**EXERCISE OBJECTIVE**
Set every line of the data down again exactly, and keep the pictures out.

╭─ MATERIAL SUPPLIED

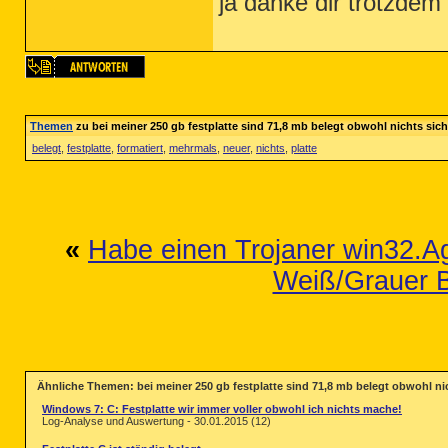
ja danke dir trotzdem f
Themen
zu bei meiner 250 gb festplatte sind 71,8 mb belegt obwohl nichts sich
belegt
,
festplatte
,
formatiert
,
mehrmals
,
neuer
,
nichts
,
platte
«
Habe einen Trojaner win32.Ag
Weiß/Grauer B
Ähnliche Themen: bei meiner 250 gb festplatte sind 71,8 mb belegt obwohl nic
Windows 7: C: Festplatte wir immer voller obwohl ich nichts mache!
Log-Analyse und Auswertung - 30.01.2015 (12)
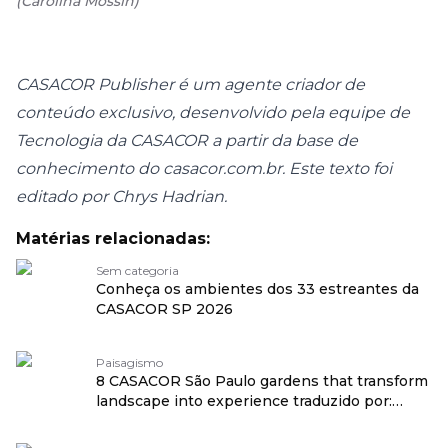
(
Carolina Mossin
)
CASACOR Publisher é um agente criador de
conteúdo exclusivo, desenvolvido pela equipe de
Tecnologia da CASACOR a partir da base de
conhecimento do
casacor.com.br
. Este texto foi
editado por Chrys Hadrian.
Matérias relacionadas:
Sem categoria
Conheça os ambientes dos 33 estreantes da
CASACOR SP 2026
Paisagismo
8 CASACOR São Paulo gardens that transform
landscape into experience traduzido por:
OPENROUTER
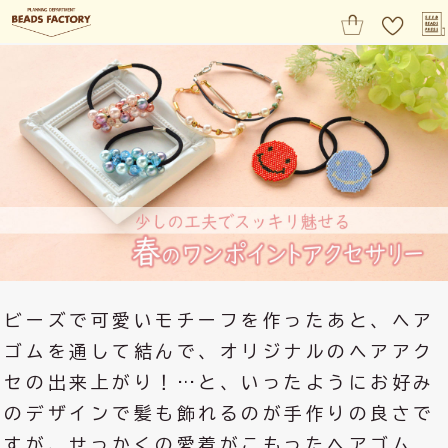
ビーズで可愛いモチーフを作ったあと、ヘア
ゴムを通して結んで、オリジナルのヘアアク
セの出来上がり！…と、いったようにお好み
のデザインで髪も飾れるのが手作りの良さで
すが、せっかくの愛着がこもったヘアゴム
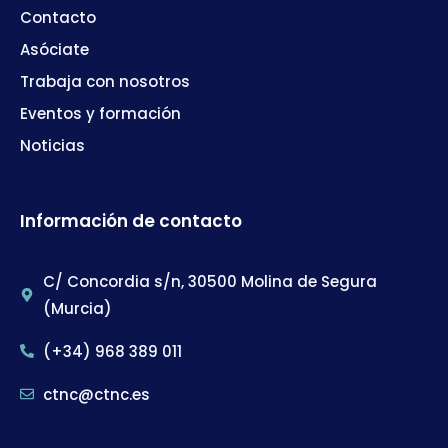
Contacto
Asóciate
Trabaja con nosotros
Eventos y formación
Noticias
Información de contacto
C/ Concordia s/n, 30500 Molina de Segura
(Murcia)
(+34) 968 389 011
ctnc@ctnc.es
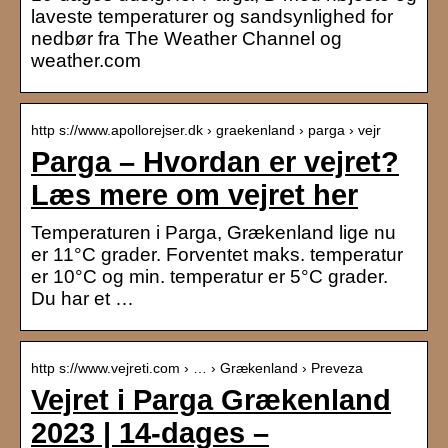
laveste temperaturer og sandsynlighed for
nedbør fra The Weather Channel og
weather.com
http s://www.apollorejser.dk › graekenland › parga › vejr
Parga – Hvordan er vejret?
Læs mere om vejret her
Temperaturen i Parga, Grækenland lige nu
er 11°C grader. Forventet maks. temperatur
er 10°C og min. temperatur er 5°C grader.
Du har et …
http s://www.vejreti.com › … › Grækenland › Preveza
Vejret i Parga Grækenland
2023 | 14-dages –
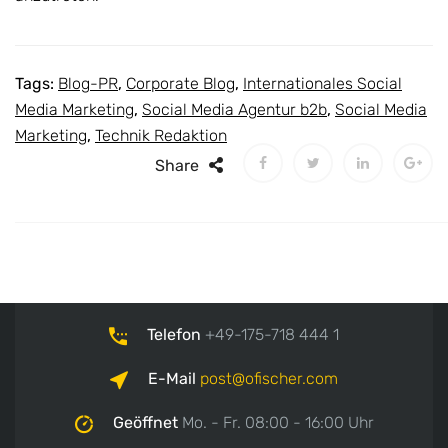
Tags:
Blog-PR
,
Corporate Blog
,
Internationales Social
Media Marketing
,
Social Media Agentur b2b
,
Social Media
Marketing
,
Technik Redaktion
Share
Telefon
+49-175-718 444 1
E-Mail
post
ofischer.com
Geöffnet
Mo. - Fr. 08:00 - 16:00 Uhr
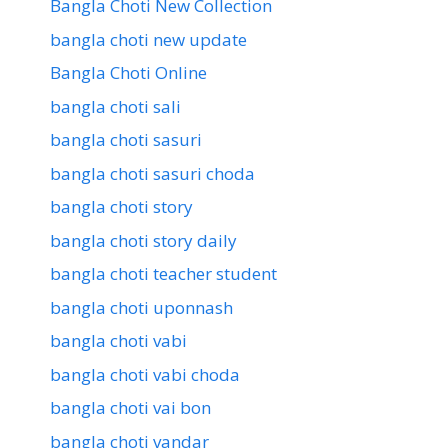
Bangla Choti New Collection
bangla choti new update
Bangla Choti Online
bangla choti sali
bangla choti sasuri
bangla choti sasuri choda
bangla choti story
bangla choti story daily
bangla choti teacher student
bangla choti uponnash
bangla choti vabi
bangla choti vabi choda
bangla choti vai bon
bangla choti vandar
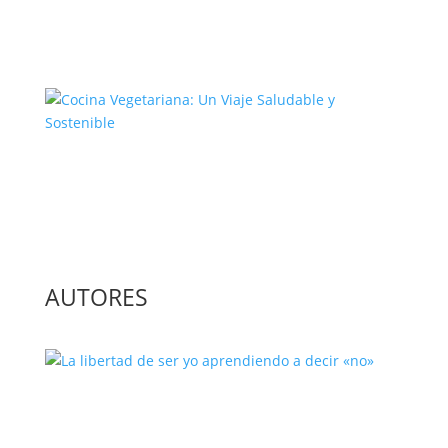
El Complejo Proceso de la
Construcción de la Unión Europea
Cocina Vegetariana: Un Viaje
Saludable y Sostenible
AUTORES
La libertad de ser yo aprendiendo a
decir «no»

╰─

**SOLUTION**
ja danke dir trotzdem f
Themen
zu bei meiner 250 gb festplatte sind 71,8 mb belegt obwohl nichts sich
belegt
,
festplatte
,
formatiert
,
mehrmals
,
neuer
,
nichts
,
platte
«
Habe einen Trojaner win32.Ag
Weiß/Grauer B
Ähnliche Themen: bei meiner 250 gb festplatte sind 71,8 mb belegt obwohl nic
Windows 7: C: Festplatte wir immer voller obwohl ich nichts mache!
Log-Analyse und Auswertung - 30.01.2015 (12)
(
Carolina Mossin
)
CASACOR Publisher é um agente criador de
conteúdo exclusivo, desenvolvido pela equipe de
Tecnologia da CASACOR a partir da base de
conhecimento do
casacor.com.br
. Este texto foi
editado por Chrys Hadrian.
Matérias relacionadas:
Sem categoria
Conheça os ambientes dos 33 estreantes da
CASACOR SP 2026
Paisagismo
8 CASACOR São Paulo gardens that transform
landscape into experience traduzido por:
OPENROUTER
ビーズで可愛いモチーフを作ったあと、ヘア
ゴムを通して結んで、オリジナルのヘアアク
セの出来上がり！…と、いったようにお好み
のデザインで髪も飾れるのが手作りの良さで
すが、せっかくの愛着がこもったヘアゴム
Contacto
Asóciate
Trabaja con nosotros
Eventos y formación
Noticias
Información de contacto
C/ Concordia s/n, 30500 Molina de Segura
(Murcia)
(+34) 968 389 011
ctnc@ctnc.es
laveste temperaturer og sandsynlighed for
nedbør fra The Weather Channel og
weather.com
http s://www.apollorejser.dk › graekenland › parga › vejr
Parga – Hvordan er vejret?
Læs mere om vejret her
Temperaturen i Parga, Grækenland lige nu
er 11°C grader. Forventet maks. temperatur
er 10°C og min. temperatur er 5°C grader.
Du har et …
http s://www.vejreti.com › … › Grækenland › Preveza
Vejret i Parga Grækenland
2023 | 14-dages –
Tags:
Blog-PR
,
Corporate Blog
,
Internationales Social
Media Marketing
,
Social Media Agentur b2b
,
Social Media
Marketing
,
Technik Redaktion
Share
Telefon
+49-175-718 444 1
E-Mail
post
ofischer.com
Geöffnet
Mo. - Fr. 08:00 - 16:00 Uhr
Bangla Choti New Collection
bangla choti new update
Bangla Choti Online
bangla choti sali
bangla choti sasuri
bangla choti sasuri choda
bangla choti story
bangla choti story daily
bangla choti teacher student
bangla choti uponnash
bangla choti vabi
bangla choti vabi choda
bangla choti vai bon
bangla choti vandar
El Complejo Proceso de la
Construcción de la Unión Europea
Cocina Vegetariana: Un Viaje
Saludable y Sostenible
AUTORES
La libertad de ser yo aprendiendo a
decir «no»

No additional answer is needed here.